> _Reading passage_:
((

# Develop a Scheduled Data Pipeline with Prefect

<hr>

## Environment Setup

The code in this notebook uses `prefect` for orchestration *(figuring out what to do, and in what order)* and `dask` for execution *(doing the things)*.

It relies on the following additional non-builtin libraries:


* `pyspark`: data manipulation
* `pyspark`: read in data from the server
* `dask-saturn`: create and interact with Saturn Cloud `Dask` clusters ([link](https://github.com/saturncloud/dask-saturn))

In [None]:
import json
import numpy as np
import os
import pandas as pd
import prefect
import requests
import uuid
from datetime import datetime, timedelta
from prefect import task, Flow, Parameter
from pyspark.sql.types import StructType, StructField, StringType, TimestampType, IntegerType, FloatType
from pyspark.context import SparkContext
from pyspark.sql.session import SparkSession
from pyspark.sql.functions import lit
import pyspark.sql.functions as F
sc = SparkContext('local')
spark = SparkSession(sc)

))

> _Provided data_:
((

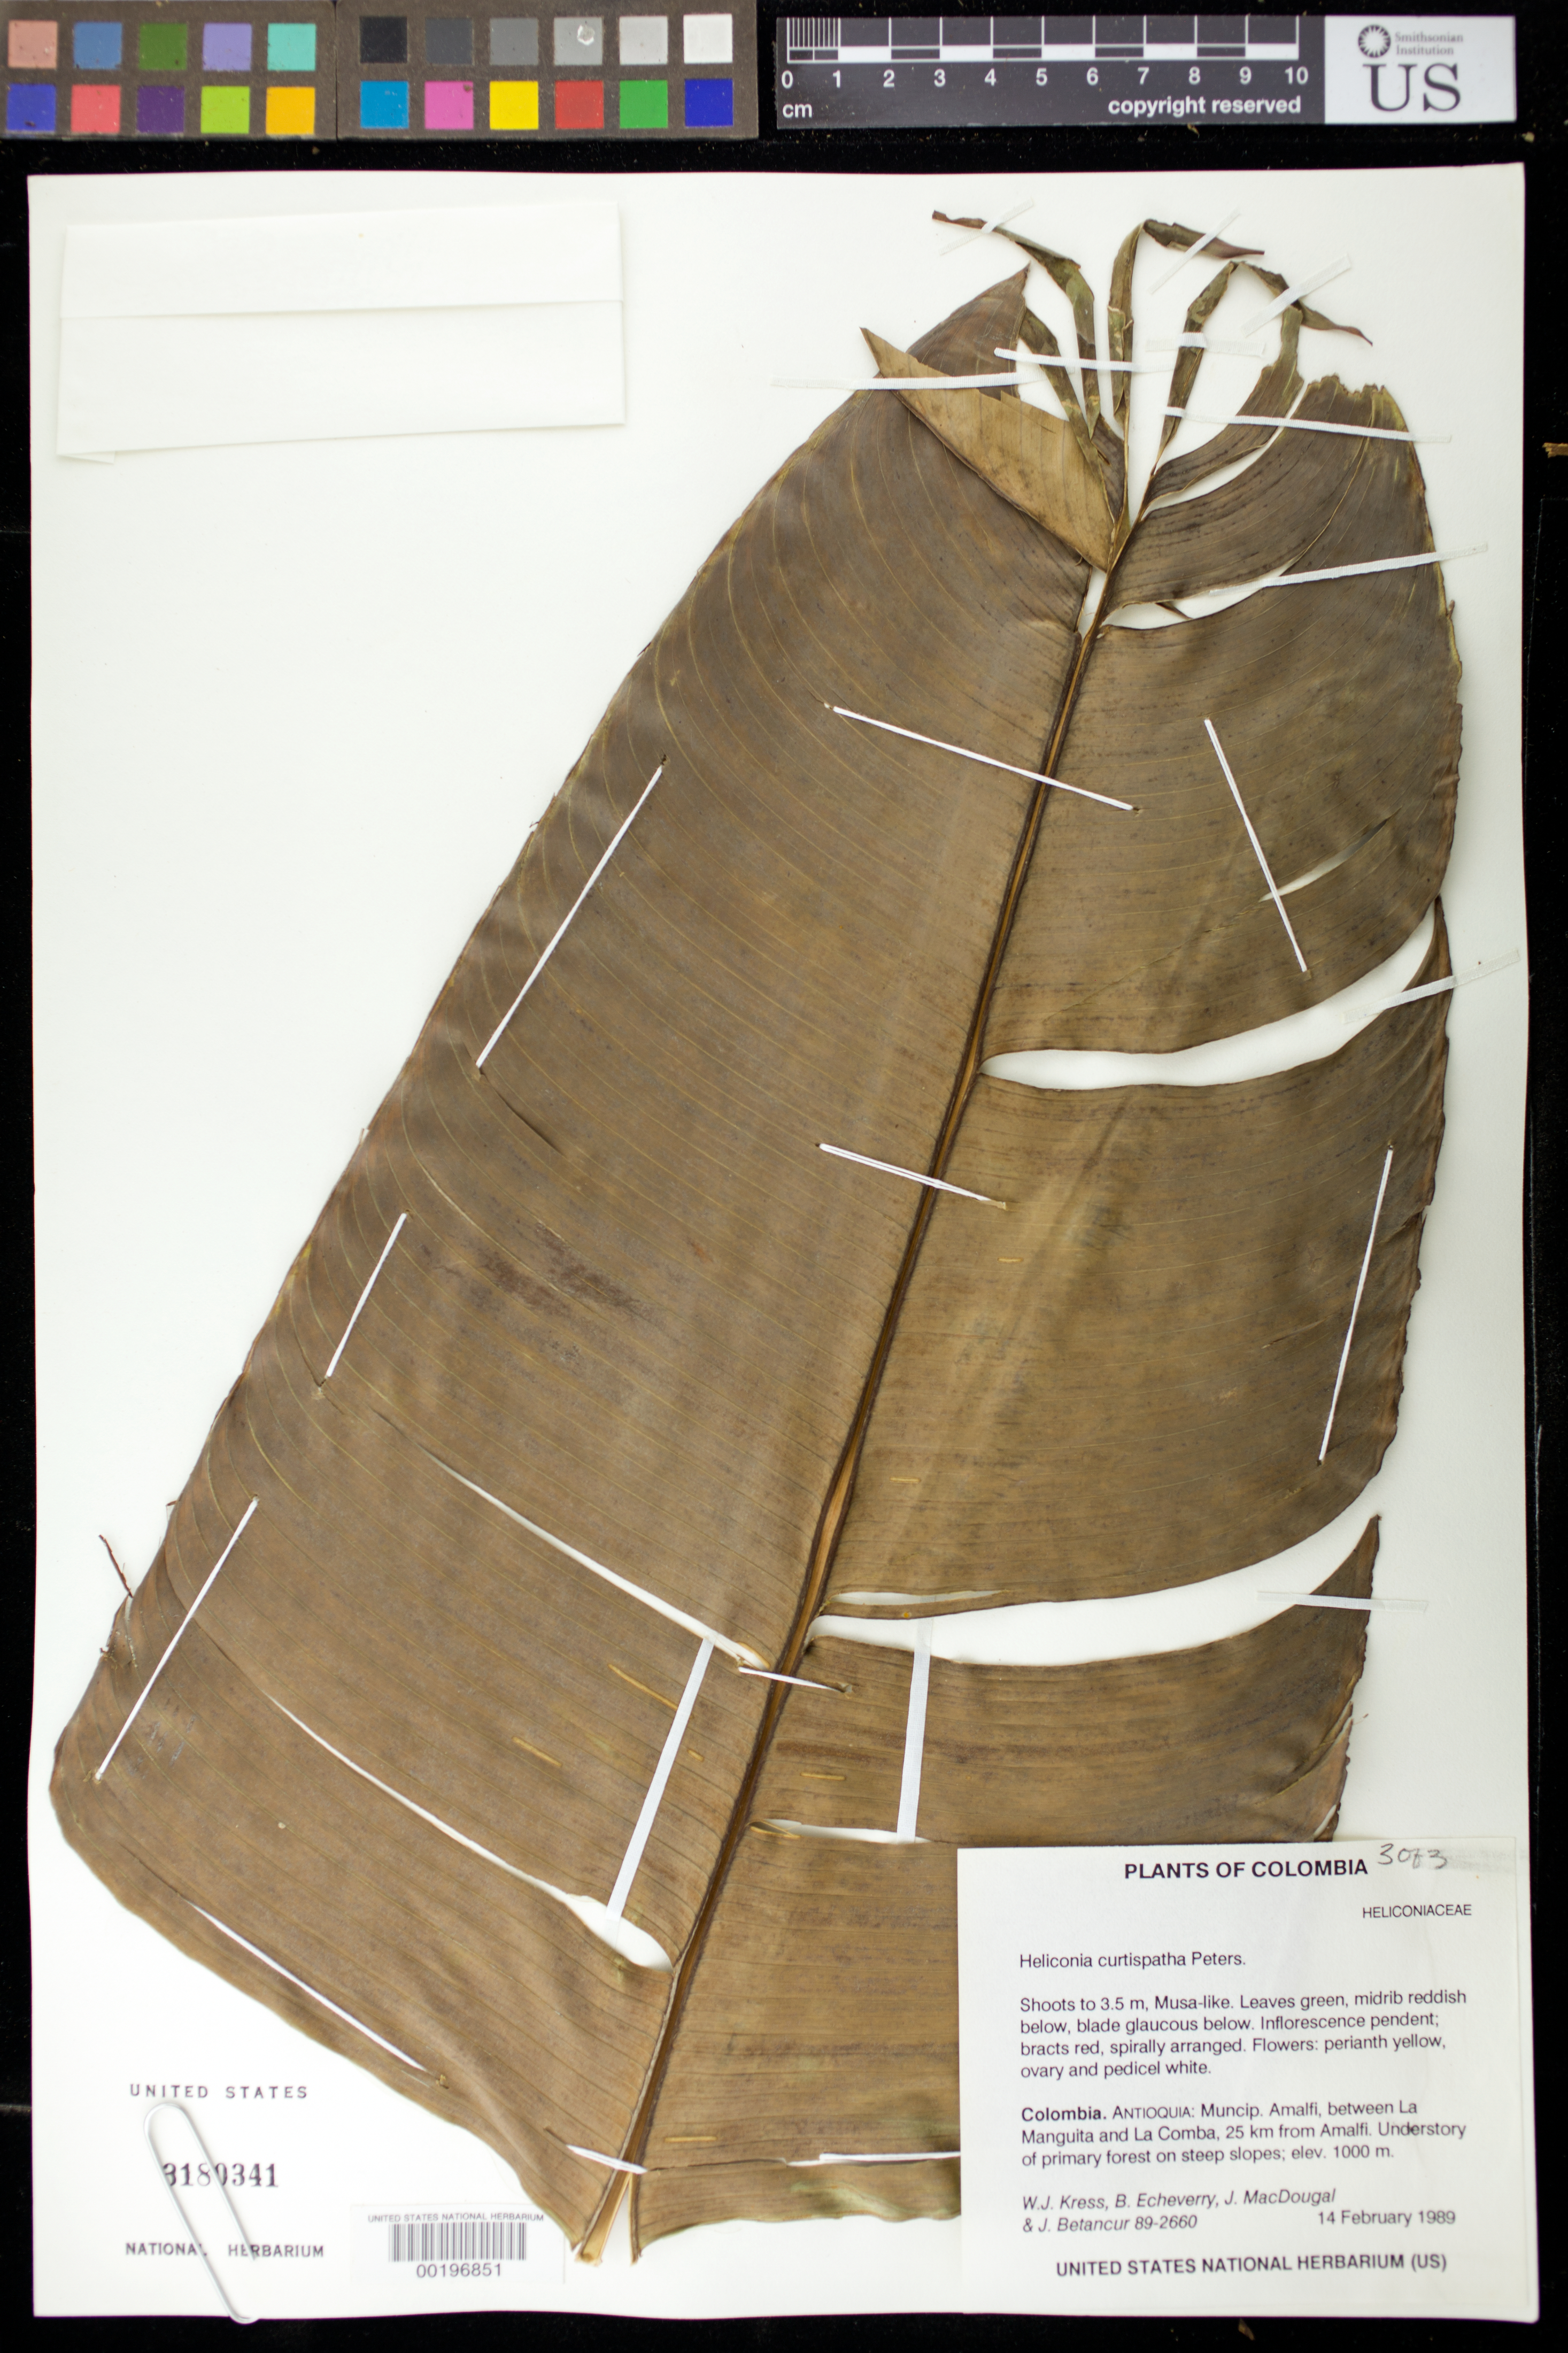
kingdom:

))

> _What this task involves_:
Could you retype the Prefect pipeline notebook at the top of the page in full, without changing a single character?

> _Solution to this task_:
# Develop a Scheduled Data Pipeline with Prefect

<hr>

## Environment Setup

The code in this notebook uses `prefect` for orchestration *(figuring out what to do, and in what order)* and `dask` for execution *(doing the things)*.

It relies on the following additional non-builtin libraries:


* `pyspark`: data manipulation
* `pyspark`: read in data from the server
* `dask-saturn`: create and interact with Saturn Cloud `Dask` clusters ([link](https://github.com/saturncloud/dask-saturn))

In [None]:
import json
import numpy as np
import os
import pandas as pd
import prefect
import requests
import uuid
from datetime import datetime, timedelta
from prefect import task, Flow, Parameter
from pyspark.sql.types import StructType, StructField, StringType, TimestampType, IntegerType, FloatType
from pyspark.context import SparkContext
from pyspark.sql.session import SparkSession
from pyspark.sql.functions import lit
import pyspark.sql.functions as F
sc = SparkContext('local')
spark = SparkSession(sc)